Step 6 — Test the deploy on a non-production host first
Run the full script on a staging host before you point real traffic at it. At minimum, exercise three scenarios and confirm each behaves as expected:
- Happy path. Run
./deploy/deploy.sh. Confirm that the live color flips, that no requests fail during the run, and that the previous container is removed after the drain window. - Health failure. Temporarily break a dependency the new image needs (for example, point the database URL at an unreachable host). Run the script. Confirm that the health probe times out, that the new container is removed, and that Nginx still routes to the old color.
- Config validation failure. Introduce a typo into the server block. Run the script. Confirm that
nginx -tfails, thatupstream.confis restored from its backup, and that the new container is removed.
Once those three pass on staging, schedule the first production deploy for a low-traffic window and watch the logs without pressure. After that, return to your normal release schedule.
Common questions
The Request Path, Before and After
Press play, or drag the cursor along the timeline. The single-container lane goes red the moment the build window ends; the blue-green lane stays green the whole way through.
The difference is not that the deploy got a little faster. The difference is that the user never sees the handoff at all. Deploy and service stopped being the same event.
Rollback
Rollback is basically the same flip in reverse, only without the rebuild. Because the old container stays alive during the drain window, the fastest rollback is usually just pointing Nginx back at the previous color. That takes less than a second.
After the drain window, the old image is still tagged web:current. So if I need the previous version back later, it is still one docker run plus one nginx -s reload. No rebuild, no waiting for the cache, no hunting through old commits.
After two months in production, there were no user-reported deploy outages. When rollback was needed, it usually took under 5 seconds. Same EC2 instance, same monthly bill.

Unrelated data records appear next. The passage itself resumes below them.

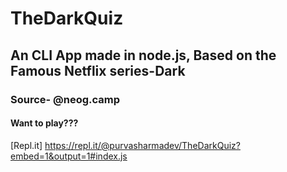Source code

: # TheDarkQuiz
## An CLI App made in node.js, Based on the Famous Netflix series-Dark
### Source- @neog.camp

#### Want to play???
 [Repl.it] https://repl.it/@purvasharmadev/TheDarkQuiz?embed=1&output=1#index.js


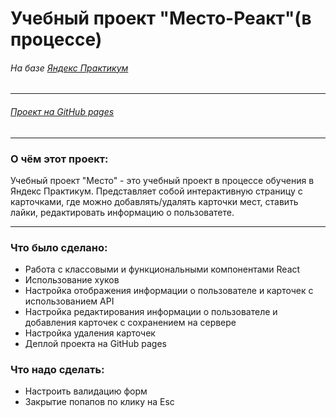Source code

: # **Учебный проект "Место-Реакт"(в процессе)**
###### *На базе [Яндекс Практикум](https://www.praktikum.yandex.ru "Яндекс Практикум")*
___
###### *[Проект на GitHub pages](https://yulianesterova.github.io/mesto-react/ "Mesto-react")*
___
### О чём этот проект:
Учебный проект "Место" - это учебный проект в процессе обучения в Яндекс Практикум. Представляет собой интерактивную страницу с карточками, где можно добавлять/удалять карточки мест, ставить лайки, редактировать информацию о пользоватете.
___
### Что было сделано:
* Работа с классовыми и функциональными компонентами React
* Использование хуков
* Настройка отображения информации о пользователе и карточек с использованием API
* Настройка редактирования информации о пользователе и добавления карточек с сохранением на сервере
* Настройка удаления карточек
* Деплой проекта на GitHub pages

### Что надо сделать:
* Настроить валидацию форм
* Закрытие попапов по клику на Esc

What I Would Do Differently
- Move the upstream switch off the file system. Rewriting
upstream.confwithsedworks, but it is the weakest part of the setup. A tiny key-value store would make the flip a single write instead of a file rewrite plus reload. - Add a real smoke test before the flip. Health checks tell me the container started. They do not tell me the homepage renders or the important routes still work. A few HTTP checks would catch more bad builds.
- Build in CI instead of on the EC2 box. Right now the production host is also paying for the build. That is acceptable for a small app, but a prebuilt image would take pressure off the live machine.
I would keep the strategy itself. For a single-host Next.js app that needed zero downtime without moving platforms, blue-green behind Nginx was the smallest fix that actually solved the problem.